Comparing Non-GAAP Earnings and ASC 280’s Segment Earnings (SSRN), with Michael Durney and Zac Wiebe
We compare non-GAAP earnings and segment earnings determined by ASC 280’s Management Approach, both of which afford managers flexibility in defining performance. This comparison is relevant because (1) standard setters are considering expanding the use of internally viewed information in external reporting, and (2) segment earnings’ flexibility makes it more suitable than GAAP net income for assessing the usefulness of non-GAAP earnings. Using a sample of firms’ non-GAAP earnings and segment earnings from 2003-2018, we examine the items included in and excluded from these measures and assess whether, and why, they are differentially useful for investors. Both earnings measures are more decision-useful than GAAP net income; however, non-GAAP earnings is more useful than segment earnings. Additional analyses, including an experiment, indicate that the internal purpose of the Management Approach yields earnings measures focused on controllability, rather than persistence, which impairs the usefulness of segment earnings for investors.

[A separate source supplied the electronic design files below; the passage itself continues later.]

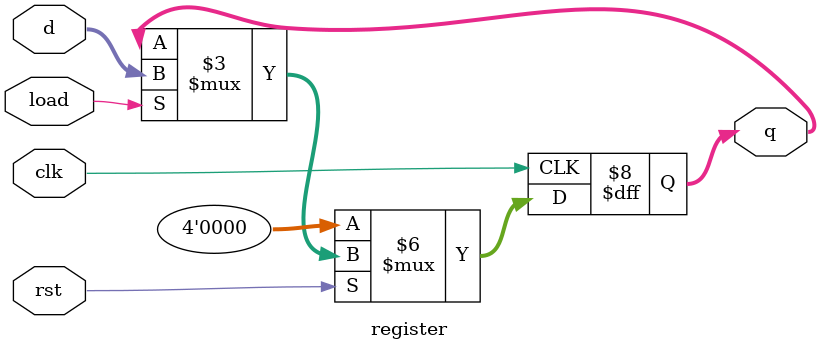
<source format=v>
module register (
    input [3:0] d,
    input clk, load,rst,
    output reg [3:0] q
);

    always @(posedge clk) begin
        if (!rst) begin
            q <= 4'b0000;  // Reset to 0 when rst = 0
        end else if (load) begin
            q <= d;
        end
    end

endmodule
</source>
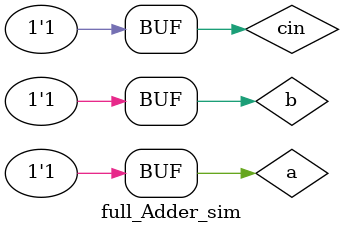
<source format=v>
`timescale 1ns / 1ps


module full_Adder_sim();
wire s1,s2,or1;
reg a,b,cin;
full_adder_design soham(s1,s2,or1,a,b,cin);
initial begin
a=1'b0; b=1'b0; cin=1'b0; #250;
a=1'b0; b=1'b0; cin=1'b1; #250;
a=1'b0; b=1'b1; cin=1'b0; #250;
a=1'b0; b=1'b1; cin=1'b1; #250;
a=1'b1; b=1'b0; cin=1'b0; #250;
a=1'b1; b=1'b0; cin=1'b1; #250;
a=1'b1; b=1'b1; cin=1'b0; #250;
a=1'b1; b=1'b1; cin=1'b1; #250;
end
endmodule

</source>
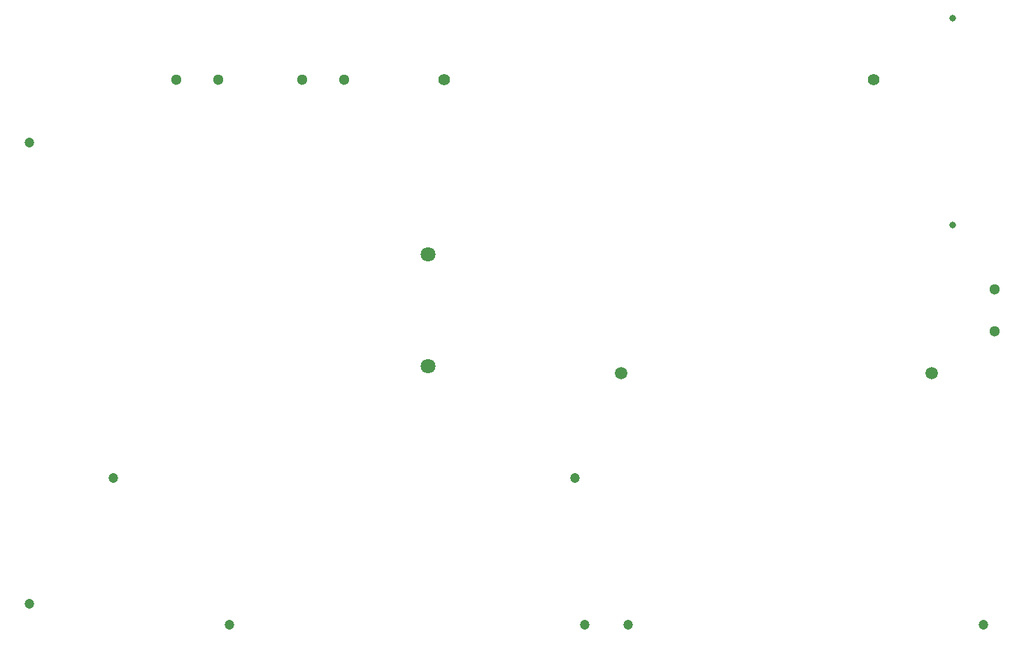
<source format=gbr>
%TF.GenerationSoftware,KiCad,Pcbnew,6.0.2+dfsg-1*%
%TF.CreationDate,2022-10-05T13:40:39-04:00*%
%TF.ProjectId,overnight-sensations,6f766572-6e69-4676-9874-2d73656e7361,rev?*%
%TF.SameCoordinates,Original*%
%TF.FileFunction,Plated,1,2,PTH,Drill*%
%TF.FilePolarity,Positive*%
%FSLAX46Y46*%
G04 Gerber Fmt 4.6, Leading zero omitted, Abs format (unit mm)*
G04 Created by KiCad (PCBNEW 6.0.2+dfsg-1) date 2022-10-05 13:40:39*
%MOMM*%
%LPD*%
G01*
G04 APERTURE LIST*
%TA.AperFunction,ComponentDrill*%
%ADD10C,0.800000*%
%TD*%
%TA.AperFunction,ComponentDrill*%
%ADD11C,1.200000*%
%TD*%
%TA.AperFunction,ComponentDrill*%
%ADD12C,1.300000*%
%TD*%
%TA.AperFunction,ComponentDrill*%
%ADD13C,1.400000*%
%TD*%
%TA.AperFunction,ComponentDrill*%
%ADD14C,1.500000*%
%TD*%
%TA.AperFunction,ComponentDrill*%
%ADD15C,1.800000*%
%TD*%
G04 APERTURE END LIST*
D10*
%TO.C,C1*%
X246380000Y-51000000D03*
X246380000Y-76000000D03*
D11*
%TO.C,R2*%
X134620000Y-66040000D03*
X134620000Y-121920000D03*
%TO.C,R1*%
X144780000Y-106680000D03*
%TO.C,C3*%
X158840000Y-124460000D03*
%TO.C,R1*%
X200660000Y-106680000D03*
%TO.C,C3*%
X201840000Y-124460000D03*
%TO.C,C2*%
X207100000Y-124460000D03*
X250100000Y-124460000D03*
D12*
%TO.C,Tweeter1*%
X152400000Y-58420000D03*
X157480000Y-58420000D03*
%TO.C,Woofer1*%
X167640000Y-58420000D03*
X172720000Y-58420000D03*
%TO.C,Input1*%
X251460000Y-83820000D03*
X251460000Y-88900000D03*
D13*
%TO.C,C4*%
X184820000Y-58420000D03*
X236820000Y-58420000D03*
D14*
%TO.C,L2*%
X206240000Y-93980000D03*
X243840000Y-93980000D03*
D15*
%TO.C,L1*%
X182880000Y-79605000D03*
X182880000Y-93105000D03*
M02*

</source>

Non-GAAP EPS Denominator Choices (available upon request), with Tom Linsmeier and Clay Partridge
Firms frequently report non-GAAP earnings on a per share basis, which conveys information about both the earnings available to common shareholders (numerator) and the number of potential claims on those earnings (denominator). While prior research examines adjustments to the numerator of non-GAAP EPS, we provide the first evidence on non-GAAP EPS denominator choices. For a sample of firms with dilutive instruments, we find the majority of denominator adjustments occurs in firms that convert a GAAP loss into a non-GAAP profit. Most such loss-converting firms increase the denominator (and reduce non-GAAP EPS) to mimic GAAP and reflect the number of shares that would be reported in EPS under a GAAP profit. These denominator adjustments improve the measurement of the number of future claimants and the explanatory power of the price of common equity, which suggests that the adjustments provide improvements over GAAP. We also provide evidence consistent with opportunistic reporting by loss-converting firms that fail to make a denominator adjustment and therefore maximize non-GAAP EPS. This evidence may be of interest to regulators and standard setters as they consider guidance relating to non-GAAP and EPS reporting, respectively.